Goianésia - Seis meses após o incêndio que resultou na morte de um casal e de um bebê de 23 dias em Valparaíso de Goiás, na região do Entorno do Distrito Federal, a Justiça decidiu tornar Renan Lima Vieira réu. Ele é apontado como responsável pela impermeabilização do sofá da residência da família, o que, segundo a Polícia Civil de Goiás (PCGO), teria sido o fator desencadeante das chamas.

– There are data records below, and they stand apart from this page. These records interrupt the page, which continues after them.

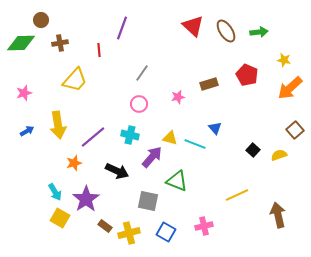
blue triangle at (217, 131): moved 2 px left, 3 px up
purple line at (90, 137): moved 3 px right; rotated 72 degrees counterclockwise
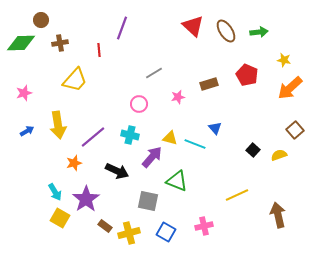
gray line at (142, 73): moved 12 px right; rotated 24 degrees clockwise
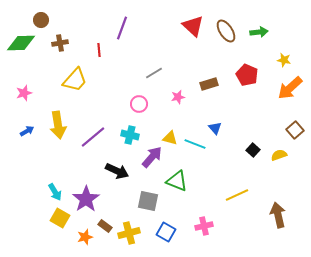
orange star at (74, 163): moved 11 px right, 74 px down
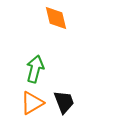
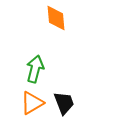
orange diamond: rotated 8 degrees clockwise
black trapezoid: moved 1 px down
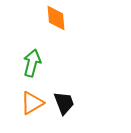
green arrow: moved 3 px left, 6 px up
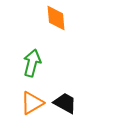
black trapezoid: moved 1 px right; rotated 40 degrees counterclockwise
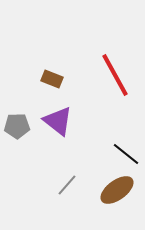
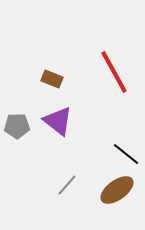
red line: moved 1 px left, 3 px up
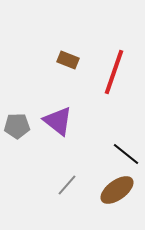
red line: rotated 48 degrees clockwise
brown rectangle: moved 16 px right, 19 px up
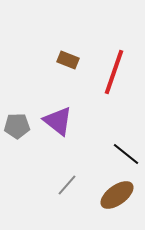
brown ellipse: moved 5 px down
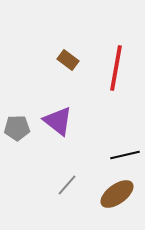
brown rectangle: rotated 15 degrees clockwise
red line: moved 2 px right, 4 px up; rotated 9 degrees counterclockwise
gray pentagon: moved 2 px down
black line: moved 1 px left, 1 px down; rotated 52 degrees counterclockwise
brown ellipse: moved 1 px up
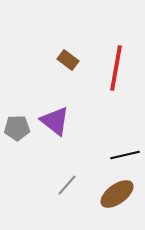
purple triangle: moved 3 px left
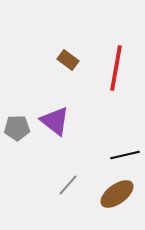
gray line: moved 1 px right
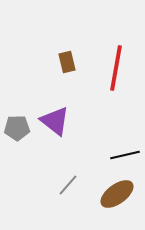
brown rectangle: moved 1 px left, 2 px down; rotated 40 degrees clockwise
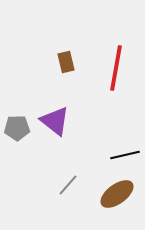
brown rectangle: moved 1 px left
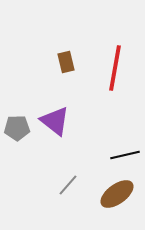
red line: moved 1 px left
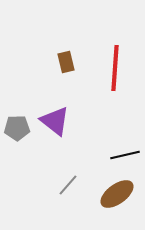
red line: rotated 6 degrees counterclockwise
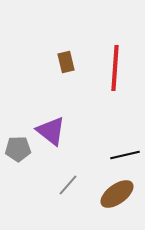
purple triangle: moved 4 px left, 10 px down
gray pentagon: moved 1 px right, 21 px down
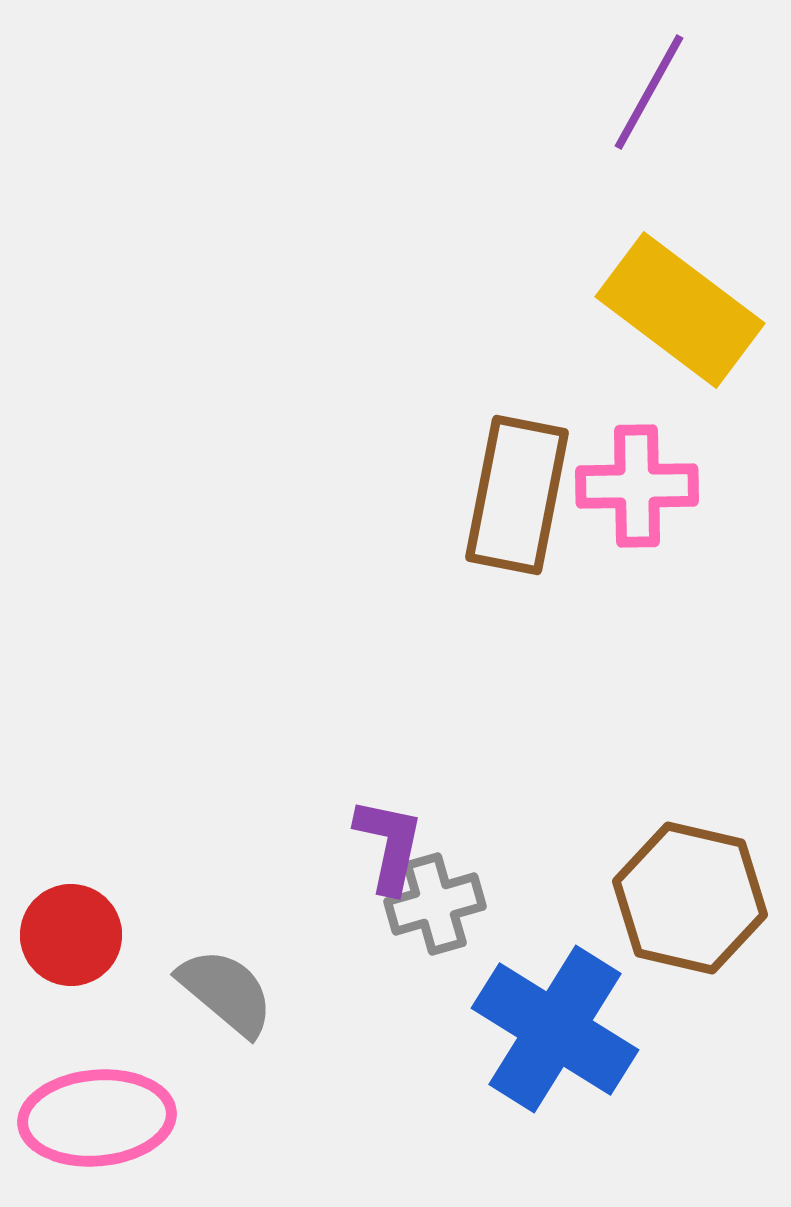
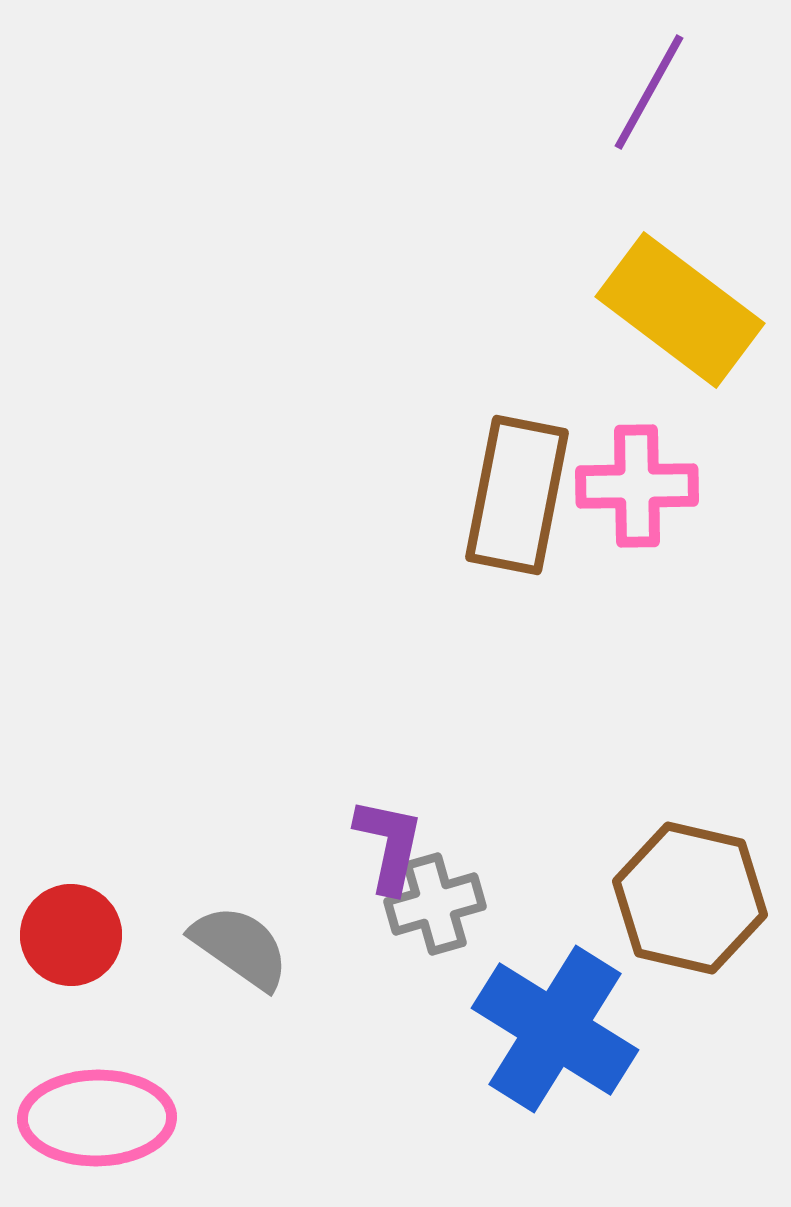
gray semicircle: moved 14 px right, 45 px up; rotated 5 degrees counterclockwise
pink ellipse: rotated 4 degrees clockwise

A denúncia, apresentada pelo Ministério Público de Goiás (MPGO) e que envolve o crime de incêndio culposo (sem intenção de causar o dano), foi aceita pela Justiça nesta quarta-feira (12/3). A promotora Marina Mello de Lima Almeida, responsável pela 1ª Promotoria de Justiça de Valparaíso de Goiás, detalhou na acusação que o fogo se originou entre a cozinha e a sala do apartamento onde o casal morava. Outras causas, como falhas elétricas ou vazamento de gás, foram investigadas, mas os sistemas estavam em bom estado e com a manutenção em dia.

De acordo com a denúncia, as investigações apontaram que o profissional autônomo agiu de maneira negligente ao manusear um produto tóxico e solvente, sem fornecer as orientações necessárias aos moradores ou seguir as instruções da embalagem do produto. O MPGO enfatizou que a embalagem do impermeabilizante alertava para o alto risco de inflamabilidade do produto, especialmente durante o processo de secagem, e indicava que ele não deveria ser utilizado em ambientes pequenos e fechados.

A promotora também destacou que, em depoimento, o réu admitiu não ter verificado as especificações do produto antes de usá-lo, o que evidenciou a negligência e a falta de habilidade que contribuíram para o incêndio. O casal e o bebê, após o início do fogo, ficaram presos no quarto e tentaram escapar pela janela. No entanto, acabaram caindo do 7º andar do prédio.